2010-10-12

Assignment One: Multiple Choices

This assignment involved multiple choices.
  1. R or whatever other language you want: your choice.
  2. Work alone or in pairs, choose a partner: your choice.
And what should you do?  One of the following:
  • Use a k-means clustering on the digits in the MNIST dataset, label the clusters according to their most common member, and measure classification performance on the training and testing sets. (Also show the cluster centres, when not using kernel trick).
  • Train an SVM to classify the training set (ten SVMs, one SVM for each digit class, with one of them outputting, e.g., +1 for "is a 3" and -1 for "not a 3"), and measure performance on the training and testing sets.
Your choice!


For both the SVM and the k-means above, you should do it twice: once with no kernel trick, and once with the kernel trick.  When using the kernel trick, what kernel(s) should you try?  Your choice!


Each team should turn in their report either via email to barak+cs401@cs.nuim.ie or on paper: your choice.


Due: before class, Mon 1-Nov-2010.

7 comments:

  1. Is the linear kernel {x, x'} the equivalent of using no kernel?

    ReplyDelete
  2. Correct: by "linear kernel" I meant the kernel that results from the mapping φ from input space to feature space being the identity, φ(x)=x, so K(x,x')=φ(x)·φ(x')=x·x'. (I suppose technically that is a bi-linear kernel function, as it is linear in each argument individually but not in both. But "linear kernel" is the terminology in the field.)

    ReplyDelete
  3. Post edited to include due date.

    ReplyDelete
  4. A few people have asked what your report should contain.

    (a) Since I have to read them, please don't make them 600 pages long.

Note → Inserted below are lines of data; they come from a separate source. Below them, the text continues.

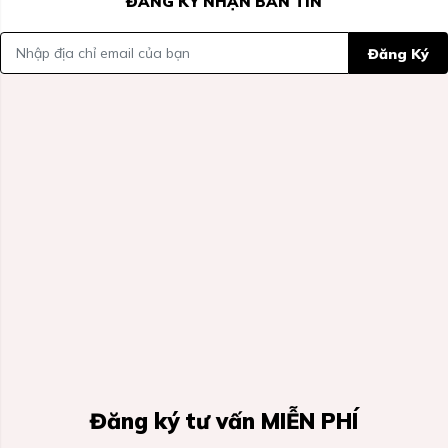
ĐĂNG KÝ NHẬN BẢN TIN
Đăng Ký
Đăng ký tư vấn MIỄN PHÍ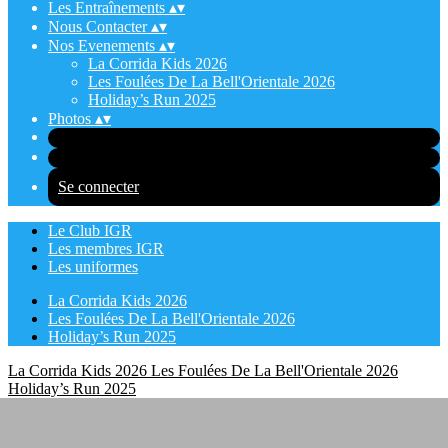
Les Entraînements
▴
▾
Nous Contacter
▴
▾
Nos Evenements
▴
▾
La Corrida Kids 2026
Les Foulées De La Bell'Orientale 2026
Holiday’s Run 2025
Photos
▴
▾
Se connecter
Le Club IGR
Les membres IGR
Les uniformes
La Corrida Kids 2026
Les Foulées De La Bell'Orientale 2026
Holiday’s Run 2025
La Corrida Kids 2026
Les Foulées De La Bell'Orientale 2026
Holiday’s Run 2025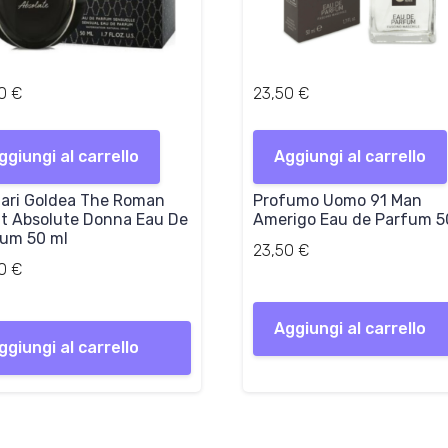
00
€
23,50
€
ggiungi al carrello
Aggiungi al carrello
ari Goldea The Roman
Profumo Uomo 91 Man
t Absolute Donna Eau De
Amerigo Eau de Parfum 5
um 50 ml
23,50
€
00
€
Aggiungi al carrello
ggiungi al carrello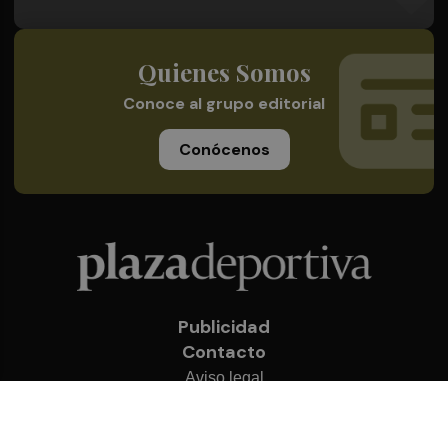
Quienes Somos
Conoce al grupo editorial
Conócenos
Publicidad
Contacto
Aviso legal
Política de privacidad
Cookies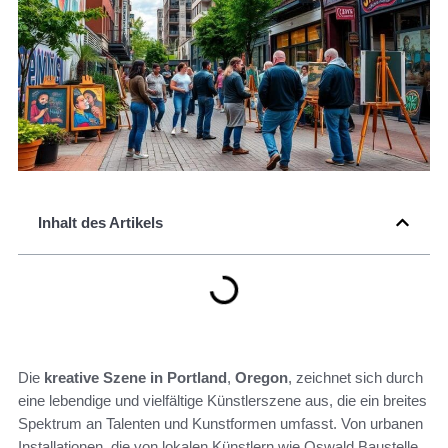
Inhalt des Artikels
Die
kreative Szene in Portland
,
Oregon
, zeichnet sich durch
eine lebendige und vielfältige Künstlerszene aus, die ein breites
Spektrum an Talenten und Kunstformen umfasst. Von urbanen
Installationen, die von lokalen Künstlern wie Oswald Baustelle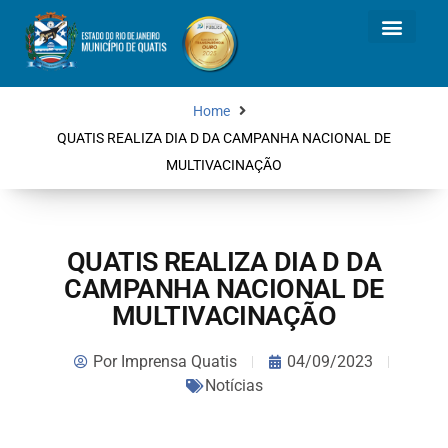
Home
QUATIS REALIZA DIA D DA CAMPANHA NACIONAL DE
MULTIVACINAÇÃO
QUATIS REALIZA DIA D DA
CAMPANHA NACIONAL DE
MULTIVACINAÇÃO
Por
Imprensa Quatis
04/09/2023
Notícias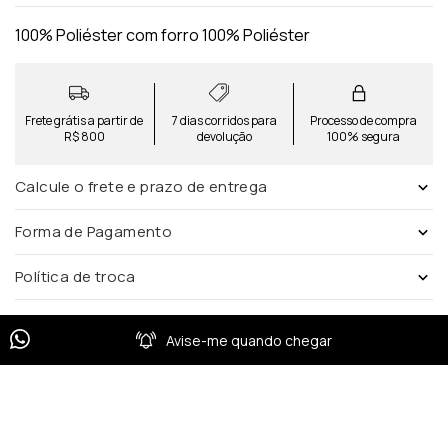
100% Poliéster com forro 100% Poliéster
Frete grátis a partir de
7 dias corridos para
Processo de compra
R$ 800
devolução
100% segura
Calcule o frete e prazo de entrega
Forma de Pagamento
Política de troca
Avise-me quando chegar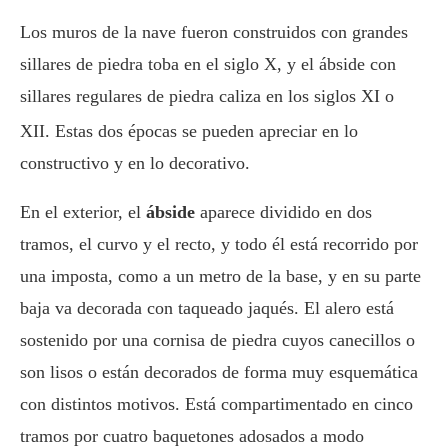
Los muros de la nave fueron construidos con grandes
sillares de piedra toba en el siglo X, y el ábside con
sillares regulares de piedra caliza en los siglos XI o
XII.
Estas dos épocas se pueden apreciar en lo
constructivo y en lo decorativo.
En el exterior, el
ábside
aparece dividido en dos
tramos, el curvo y el recto, y todo él está recorrido por
una imposta, como a un metro de la base, y en su parte
baja va decorada con taqueado jaqués. El alero está
sostenido por una cornisa de piedra cuyos canecillos o
son lisos o están decorados de forma muy esquemática
con distintos motivos. Está compartimentado en cinco
tramos por cuatro baquetones adosados a modo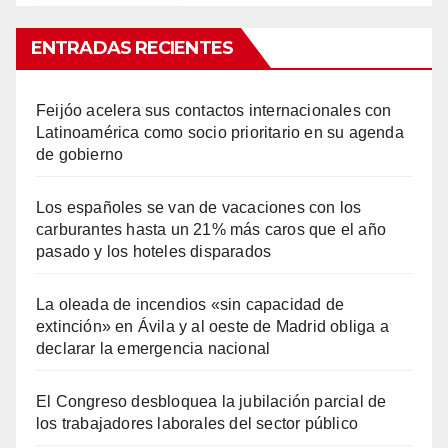
ENTRADAS RECIENTES
Feijóo acelera sus contactos internacionales con
Latinoamérica como socio prioritario en su agenda
de gobierno
Los españoles se van de vacaciones con los
carburantes hasta un 21% más caros que el año
pasado y los hoteles disparados
La oleada de incendios «sin capacidad de
extinción» en Ávila y al oeste de Madrid obliga a
declarar la emergencia nacional
El Congreso desbloquea la jubilación parcial de
los trabajadores laborales del sector público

    (b) It should show me what you did and how you did it and provide enough information for me to figure out whether and what you did wrongl if indeed you did something wrong.

    (c) Writing reports is extremely common in industry, and your boss doesn't tell you exactly what they should contain. But you're still judged by whether it is a good report. So enjoy!

    (d) Seriously: write what you'd want to read if you were reading someone else's report and trying to understand what they did and how well it worked.

    ReplyDelete
  5. Yes, you can use a language other than R, for example, Python or numpy in specific. But please don't use Java or Fortran of C++ and then come complain about how you didn't get much done because you had to write so much boilerplate and worry about memory management and there were no appropriate libraries and visualising anything was a lot of work so you didn't make and plots and blah blah blah.

    ReplyDelete
  6. Bit late to be posting this, but it's pretty cool: http://www.cmsoft.com.br/index.php?option=com_content&view=category&layout=blog&id=117&Itemid=173

    ReplyDelete